The Defendant has answered the complaint, denying infringement and asserting various sets of defenses including non-infringement, invalidity and unenforceability, patent misuse, unclean hands, laches and estoppel. The Defendant also filed counterclaims against us alleging patent invalidity, non-infringement and inequitable conduct. The Company denied the allegations in the Defendant’s counterclaims. The Company has filed a motion to dismiss Defendant’s inequitable conduct counterclaim.

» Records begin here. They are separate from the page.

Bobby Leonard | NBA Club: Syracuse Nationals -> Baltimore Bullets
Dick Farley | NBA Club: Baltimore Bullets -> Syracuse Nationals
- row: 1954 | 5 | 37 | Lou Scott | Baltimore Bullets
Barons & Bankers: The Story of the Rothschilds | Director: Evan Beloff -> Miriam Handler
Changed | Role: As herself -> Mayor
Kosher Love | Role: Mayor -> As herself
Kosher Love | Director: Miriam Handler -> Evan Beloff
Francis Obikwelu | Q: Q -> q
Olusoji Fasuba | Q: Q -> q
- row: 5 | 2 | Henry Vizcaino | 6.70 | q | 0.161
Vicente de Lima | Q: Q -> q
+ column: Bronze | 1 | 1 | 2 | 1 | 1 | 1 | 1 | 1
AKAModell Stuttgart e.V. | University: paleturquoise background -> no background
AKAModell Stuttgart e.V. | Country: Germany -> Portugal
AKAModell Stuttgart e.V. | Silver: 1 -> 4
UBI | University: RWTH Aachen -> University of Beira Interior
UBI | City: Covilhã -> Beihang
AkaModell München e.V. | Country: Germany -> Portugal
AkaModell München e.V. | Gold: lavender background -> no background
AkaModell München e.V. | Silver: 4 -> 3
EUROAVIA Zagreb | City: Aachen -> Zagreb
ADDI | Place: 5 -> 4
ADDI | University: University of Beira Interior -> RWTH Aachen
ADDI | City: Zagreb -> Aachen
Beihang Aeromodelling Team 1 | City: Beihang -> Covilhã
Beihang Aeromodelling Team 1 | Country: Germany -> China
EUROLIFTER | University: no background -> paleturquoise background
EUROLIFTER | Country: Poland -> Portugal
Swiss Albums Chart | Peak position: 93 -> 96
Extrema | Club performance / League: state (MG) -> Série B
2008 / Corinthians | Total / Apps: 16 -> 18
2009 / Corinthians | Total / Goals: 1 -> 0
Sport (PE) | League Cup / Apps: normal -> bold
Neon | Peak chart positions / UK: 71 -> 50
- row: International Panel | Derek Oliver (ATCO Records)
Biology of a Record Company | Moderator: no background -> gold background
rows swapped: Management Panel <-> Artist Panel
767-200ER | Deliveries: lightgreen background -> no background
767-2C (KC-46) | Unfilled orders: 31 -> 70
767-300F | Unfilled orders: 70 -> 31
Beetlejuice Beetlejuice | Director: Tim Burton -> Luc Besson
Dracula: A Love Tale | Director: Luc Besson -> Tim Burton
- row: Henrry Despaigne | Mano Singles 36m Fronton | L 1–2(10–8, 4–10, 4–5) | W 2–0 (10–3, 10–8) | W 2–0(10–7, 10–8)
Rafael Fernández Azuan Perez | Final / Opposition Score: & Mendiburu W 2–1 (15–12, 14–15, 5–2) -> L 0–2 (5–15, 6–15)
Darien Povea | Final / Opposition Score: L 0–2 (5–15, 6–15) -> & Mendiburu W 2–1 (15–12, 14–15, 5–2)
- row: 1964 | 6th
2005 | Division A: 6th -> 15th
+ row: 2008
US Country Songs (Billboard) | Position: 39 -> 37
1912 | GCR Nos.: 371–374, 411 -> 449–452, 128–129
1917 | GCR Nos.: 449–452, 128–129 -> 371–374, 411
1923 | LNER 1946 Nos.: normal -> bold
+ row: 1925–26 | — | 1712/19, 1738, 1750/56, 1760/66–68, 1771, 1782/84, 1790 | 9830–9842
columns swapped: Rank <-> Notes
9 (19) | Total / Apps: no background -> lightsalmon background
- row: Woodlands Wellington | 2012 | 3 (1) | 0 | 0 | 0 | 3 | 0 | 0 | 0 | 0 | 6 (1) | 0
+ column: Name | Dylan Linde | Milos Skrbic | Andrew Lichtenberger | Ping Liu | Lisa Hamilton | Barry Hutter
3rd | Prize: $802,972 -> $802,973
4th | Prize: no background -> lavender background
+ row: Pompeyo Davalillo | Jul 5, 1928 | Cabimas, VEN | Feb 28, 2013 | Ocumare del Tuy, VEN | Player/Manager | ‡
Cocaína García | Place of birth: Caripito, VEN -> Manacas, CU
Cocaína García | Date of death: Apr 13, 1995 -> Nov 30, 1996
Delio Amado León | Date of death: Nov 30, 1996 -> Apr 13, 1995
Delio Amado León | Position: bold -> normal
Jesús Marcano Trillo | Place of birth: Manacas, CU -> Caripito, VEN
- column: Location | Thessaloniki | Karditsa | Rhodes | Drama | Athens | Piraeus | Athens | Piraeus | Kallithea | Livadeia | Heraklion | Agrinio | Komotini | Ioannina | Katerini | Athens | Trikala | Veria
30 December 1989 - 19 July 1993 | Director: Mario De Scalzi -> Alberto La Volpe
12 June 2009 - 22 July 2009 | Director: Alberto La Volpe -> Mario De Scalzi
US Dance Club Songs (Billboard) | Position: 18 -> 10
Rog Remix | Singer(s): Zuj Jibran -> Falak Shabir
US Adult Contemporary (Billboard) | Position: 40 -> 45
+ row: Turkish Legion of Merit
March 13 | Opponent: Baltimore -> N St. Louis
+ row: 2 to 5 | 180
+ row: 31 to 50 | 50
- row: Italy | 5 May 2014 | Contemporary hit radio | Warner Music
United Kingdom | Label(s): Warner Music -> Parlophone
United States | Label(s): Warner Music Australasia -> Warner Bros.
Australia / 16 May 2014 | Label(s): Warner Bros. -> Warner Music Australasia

The Defendant filed a request with the U.S. Patent and Trademark Office seeking an inter partes reexamination of the ’343 and ’136 patents. The Defendant also filed a motion to stay the Lawsuit pending outcome of the reexamination. On March 20, 2012, the Court granted the Defendant’s motion to stay the Lawsuit pending outcome of the reexamination and also granted the Company’s motion to dismiss the Defendant’s inequitable conduct counterclaim.

Securities class action lawsuit

 

On March 13 and March 19, 2015, plaintiffs Brad Christi and Roger D. Holford each filed, respectively, a lawsuit against Inogen, Raymond Huggenberger, Inogen’s President and Chief Executive Officer, and Alison Bauerlein, Inogen’s Executive Vice President and Chief Financial Officer, in the United States District Court for the Central District of California on behalf of a purported class of purchasers of our securities between November 12, 2014 and March 11, 2015. The complaints allege that Inogen, Mr. Huggenberger and Ms. Bauerlein violated Section 10(b) of the Securities Exchange Act of 1934, as amended and Rule 10b-5 promulgated thereunder, and that Mr. Huggenberger and Ms. Bauerlein violated Section 20(a) of the Securities Exchange Act of 1934.  Specifically, the complaints allege that during the purported class period our financial statements and disclosures concerning internal controls over financial reporting were materially false and misleading.  The complaints seek compensatory damages in an unspecified amount, costs and expenses, including attorneys’ fees and expert fees, prejudgment and post-judgment interest and such other relief as the court deems proper.  The deadline for motions for appointment as lead plaintiff is May 12, 2015.  On May 7, 2015, plaintiff Roger D. Holford filed a notice of voluntary dismissal without prejudice pursuant to Federal Rule of Civil Procedure Rule 41(a)(1)(A) in the second filed action.  We intend to vigorously defend ourselves against these allegations.  We are currently unable to predict the outcome of the first filed lawsuit and therefore cannot determine the likelihood of loss nor estimate a range of possible loss.

The Company is party to various legal proceedings arising in the normal course of business. The Company carries insurance, subject to deductibles under the specified policies, to protect against losses from certain types of legal claims. The Company does not anticipate that any of these proceedings will have a material impact on the Company.